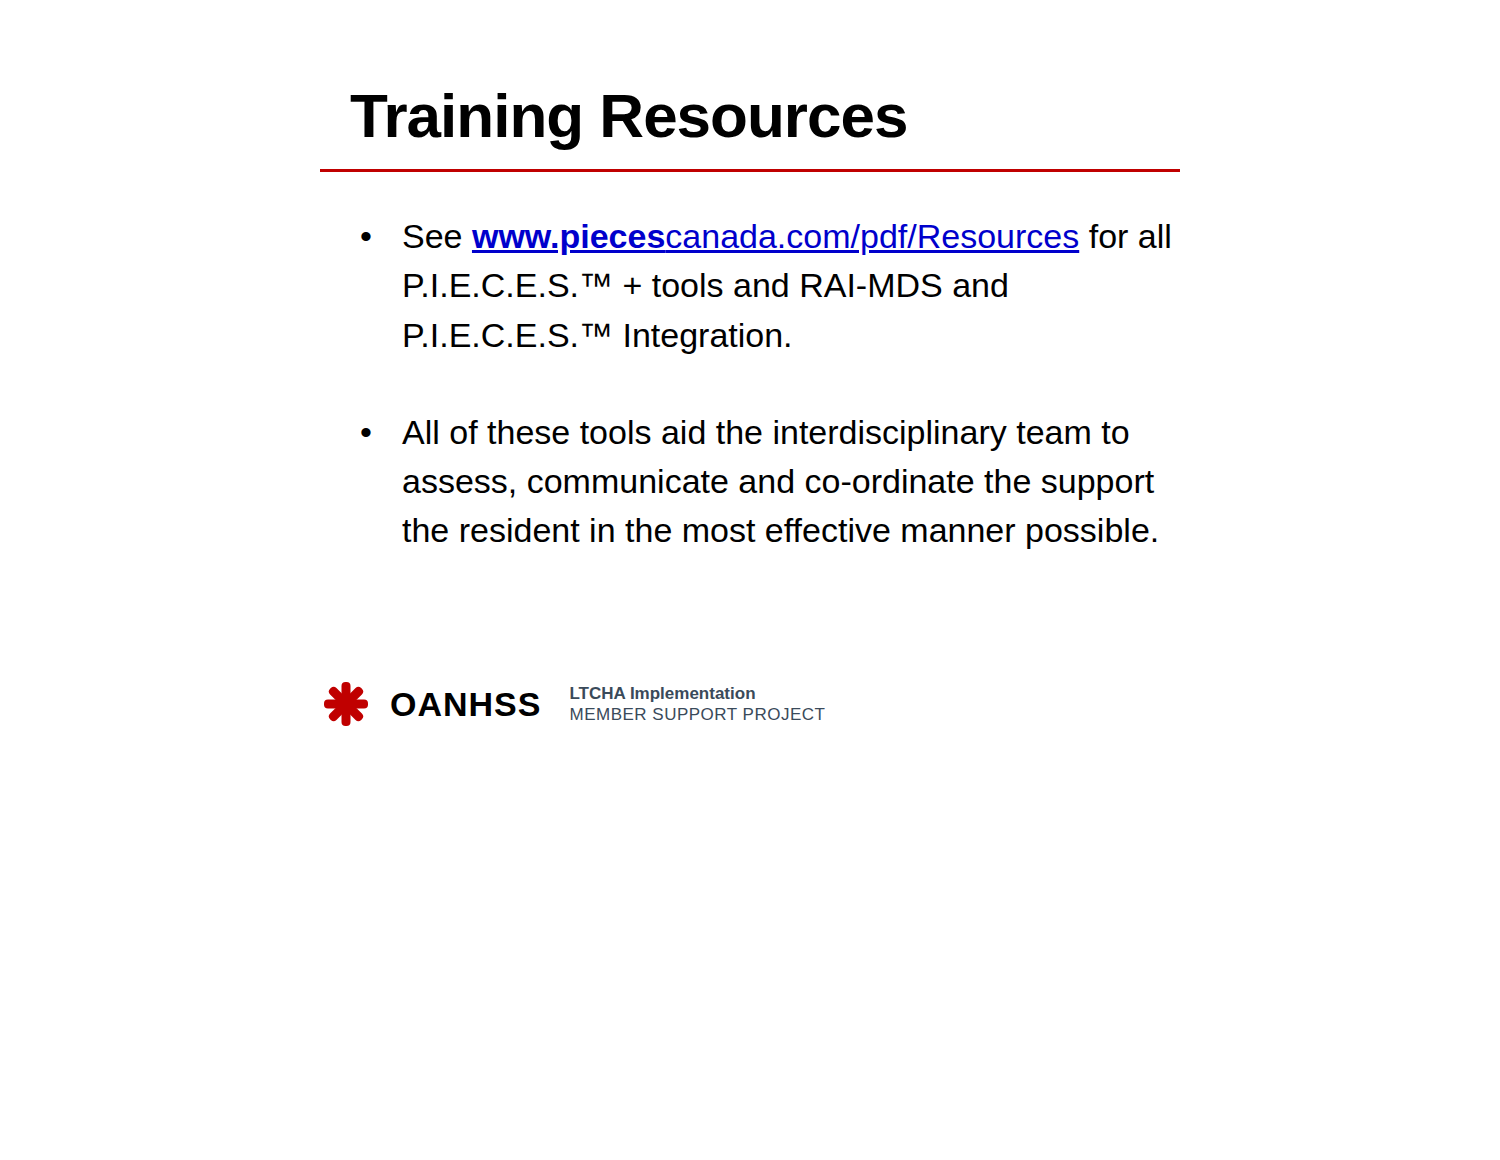Training Resources
See www.piecescanada.com/pdf/Resources for all P.I.E.C.E.S.™ + tools and RAI-MDS and P.I.E.C.E.S.™ Integration.
All of these tools aid the interdisciplinary team to assess, communicate and co-ordinate the support the resident in the most effective manner possible.
OANHSS
LTCHA Implementation
MEMBER SUPPORT PROJECT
┄┄┄┄┄┄┄┄┄┄
Please filter the entries above down to the lines holding "tools" and copy them.

See www.piecescanada.com/pdf/Resources for all P.I.E.C.E.S.™ + tools and RAI-MDS and P.I.E.C.E.S.™ Integration.
All of these tools aid the interdisciplinary team to assess, communicate and co-ordinate the support the resident in the most effective manner possible.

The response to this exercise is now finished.